= Beginning of Section =
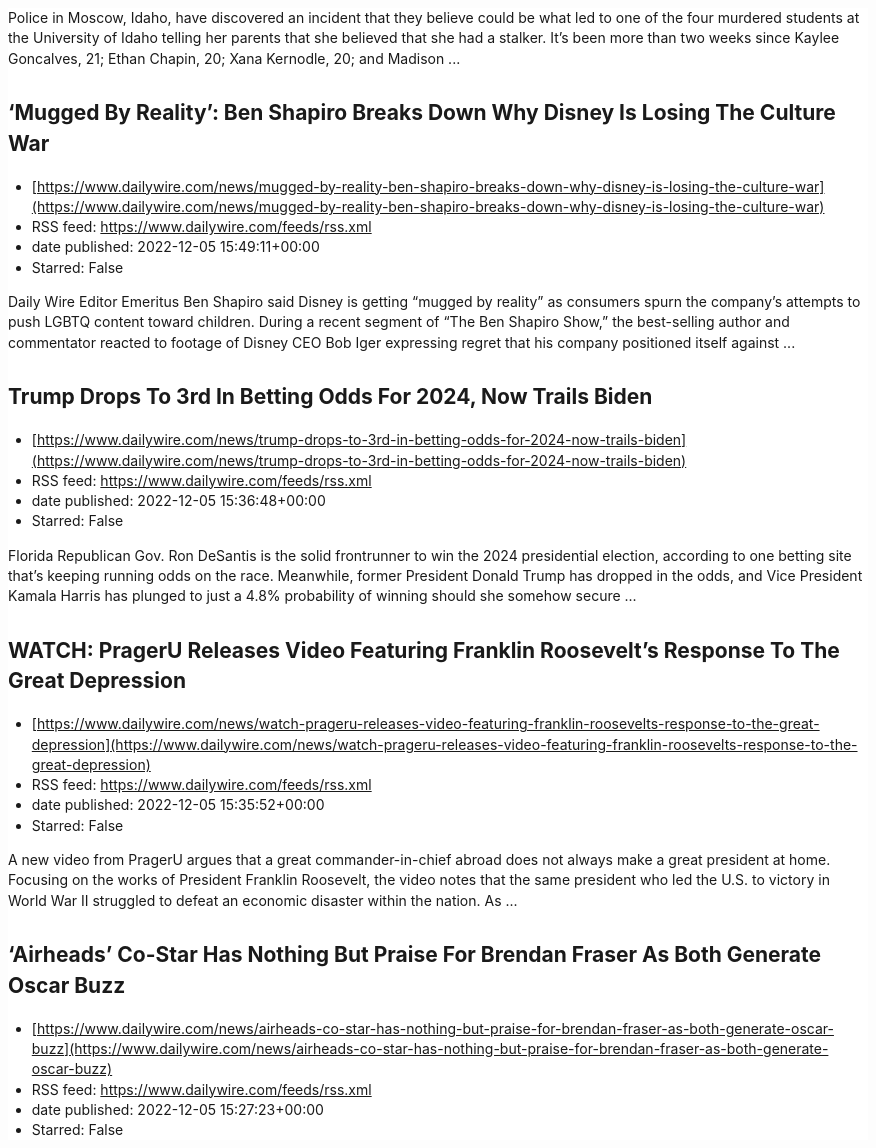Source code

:Police in Moscow, Idaho, have discovered an incident that they believe could be what led to one of the four murdered students at the University of Idaho telling her parents that she believed that she had a stalker. It’s been more than two weeks since Kaylee Goncalves, 21; Ethan Chapin, 20; Xana Kernodle, 20; and Madison ...

## ‘Mugged By Reality’: Ben Shapiro Breaks Down Why Disney Is Losing The Culture War
 - [https://www.dailywire.com/news/mugged-by-reality-ben-shapiro-breaks-down-why-disney-is-losing-the-culture-war](https://www.dailywire.com/news/mugged-by-reality-ben-shapiro-breaks-down-why-disney-is-losing-the-culture-war)
 - RSS feed: https://www.dailywire.com/feeds/rss.xml
 - date published: 2022-12-05 15:49:11+00:00
 - Starred: False

Daily Wire Editor Emeritus Ben Shapiro said Disney is getting “mugged by reality” as consumers spurn the company’s attempts to push LGBTQ content toward children. During a recent segment of “The Ben Shapiro Show,” the best-selling author and commentator reacted to footage of Disney CEO Bob Iger expressing regret that his company positioned itself against ...

## Trump Drops To 3rd In Betting Odds For 2024, Now Trails Biden
 - [https://www.dailywire.com/news/trump-drops-to-3rd-in-betting-odds-for-2024-now-trails-biden](https://www.dailywire.com/news/trump-drops-to-3rd-in-betting-odds-for-2024-now-trails-biden)
 - RSS feed: https://www.dailywire.com/feeds/rss.xml
 - date published: 2022-12-05 15:36:48+00:00
 - Starred: False

Florida Republican Gov. Ron DeSantis is the solid frontrunner to win the 2024 presidential election, according to one betting site that&#8217;s keeping running odds on the race. Meanwhile, former President Donald Trump has dropped in the odds, and Vice President Kamala Harris has plunged to just a 4.8% probability of winning should she somehow secure ...

## WATCH: PragerU Releases Video Featuring Franklin Roosevelt’s Response To The Great Depression
 - [https://www.dailywire.com/news/watch-prageru-releases-video-featuring-franklin-roosevelts-response-to-the-great-depression](https://www.dailywire.com/news/watch-prageru-releases-video-featuring-franklin-roosevelts-response-to-the-great-depression)
 - RSS feed: https://www.dailywire.com/feeds/rss.xml
 - date published: 2022-12-05 15:35:52+00:00
 - Starred: False

A new video from PragerU argues that a great commander-in-chief abroad does not always make a great president at home. Focusing on the works of President Franklin Roosevelt, the video notes that the same president who led the U.S. to victory in World War II struggled to defeat an economic disaster within the nation. As ...

## ‘Airheads’ Co-Star Has Nothing But Praise For Brendan Fraser As Both Generate Oscar Buzz
 - [https://www.dailywire.com/news/airheads-co-star-has-nothing-but-praise-for-brendan-fraser-as-both-generate-oscar-buzz](https://www.dailywire.com/news/airheads-co-star-has-nothing-but-praise-for-brendan-fraser-as-both-generate-oscar-buzz)
 - RSS feed: https://www.dailywire.com/feeds/rss.xml
 - date published: 2022-12-05 15:27:23+00:00
 - Starred: False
= End of Section =
### Activity
Display each line of the records above that contains the string "news". Only matches with the same case count.

### Exercise answer
 - [https://www.dailywire.com/news/mugged-by-reality-ben-shapiro-breaks-down-why-disney-is-losing-the-culture-war](https://www.dailywire.com/news/mugged-by-reality-ben-shapiro-breaks-down-why-disney-is-losing-the-culture-war)
 - [https://www.dailywire.com/news/trump-drops-to-3rd-in-betting-odds-for-2024-now-trails-biden](https://www.dailywire.com/news/trump-drops-to-3rd-in-betting-odds-for-2024-now-trails-biden)
 - [https://www.dailywire.com/news/watch-prageru-releases-video-featuring-franklin-roosevelts-response-to-the-great-depression](https://www.dailywire.com/news/watch-prageru-releases-video-featuring-franklin-roosevelts-response-to-the-great-depression)
 - [https://www.dailywire.com/news/airheads-co-star-has-nothing-but-praise-for-brendan-fraser-as-both-generate-oscar-buzz](https://www.dailywire.com/news/airheads-co-star-has-nothing-but-praise-for-brendan-fraser-as-both-generate-oscar-buzz)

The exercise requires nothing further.